A combination of coal's retreat in power generation and booming natural gas supplies led by U.S. shales is driving up the market for natural gas and steam turbines worldwide, according to a report from the global consulting firm Frost & Sullivan (F&S).
A report by F&S's Harald Thaler concluded that projected coal-fired generation plant retirements and the expanding oil/gas industry are driving up demand for gas turbines and, to a lesser degree, steam turbines.
Gas turbine market revenues are estimated to grow from $18 billion last year to $26.07 billion in 2020, Thaler said.
Thaler said the gas turbine market is driven by a combination of factors:
- Replacement of aging coal plants with modern gas-fired power stations;
- The growing availability and usage of natural gas in power generation;
- Strong expansion of the global oil/gas industry; and
- The rising need for more flexible generating assets linked to the growth of intermittent power generation based on renewable energy sources.
The F&S analysis forecasts a rise of global gas turbine orders from 58,364 MW last year to 81,530 MW in 2020. "The market will expand significantly, with order levels rising in excess of 5% annually from 2015 onward," Thaler said.
From now to 2020, he estimates that 556 GW of gas turbines will be ordered.

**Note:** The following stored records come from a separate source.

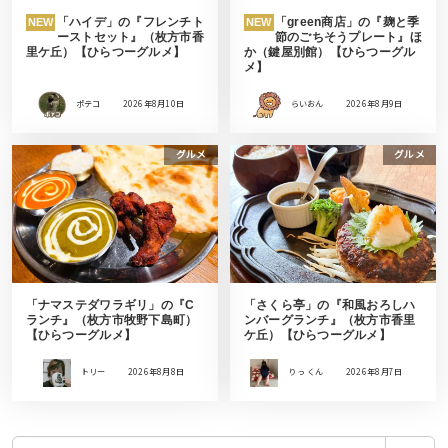
「ハイデ」の『フレンチト
「green商店」の『麹と季
NEW
NEW
ーストセット』（枚方市香
節のごちそうプレート』ほ
里ケ丘）【ひらつーグルメ】
か（鍵屋別館）【ひらつーグル
メ】
ポテコ
2026年8月10日
らいおん
2026年8月9日
グルメ
グルメ
「ナマステダワラギリ」の『C
「さくら亭」の『和風おろしハ
ランチ』（枚方市牧野下島町）
ンバーグランチ』（枚方市香里
【ひらつーグルメ】
ケ丘）【ひらつーグルメ】
トリー
2026年8月8日
りっ くん
2026年8月7日
検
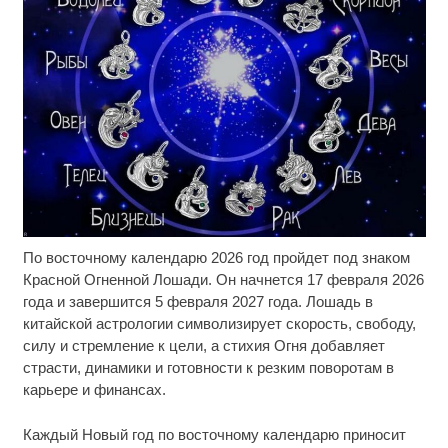
По восточному календарю 2026 год пройдет под знаком
Ролик длится несколько секунд, а смеяться вы
i
будете долго
Красной Огненной Лошади. Он начнется 17 февраля 2026
года и завершится 5 февраля 2027 года. Лошадь в
Королева вагона отожгла! Видео не оставит
i
китайской астрологии символизирует скорость, свободу,
равнодушным
силу и стремление к цели, а стихия Огня добавляет
страсти, динамики и готовности к резким поворотам в
Ролик длится пару секунд, но вы будете в шоке
i
карьере и финансах.
от увиденного
Каждый Новый год по восточному календарю приносит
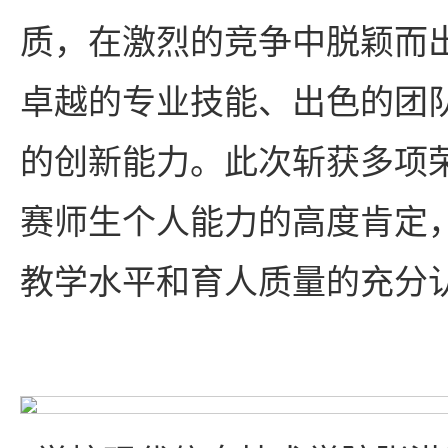
质，在激烈的竞争中脱颖而
卓越的专业技能、出色的团
的创新能力。此次斩获多项
赛师生个人能力的高度肯定
教学水平和育人质量的充分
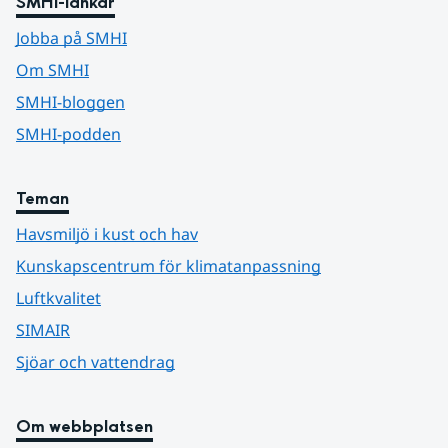
SMHI-länkar
Jobba på SMHI
Om SMHI
SMHI-bloggen
SMHI-podden
Teman
Havsmiljö i kust och hav
Kunskapscentrum för klimatanpassning
Luftkvalitet
SIMAIR
Sjöar och vattendrag
Om webbplatsen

Small- to medium-size gas turbines are expected to grow the most rapidly, with power utilities and independent power producers (IPP) representing the bulk of the orders.
"Going forward, both the mechanical drive and industrial segments will expand more rapidly than the utility/IPP segment," Thaler said.
The steam turbine market represents a smaller and slower growing global sector. It will grow from $14.5 billion last year to $17.4 billion by 2020, averaging about 2.6% in annual growth. the F&S report said.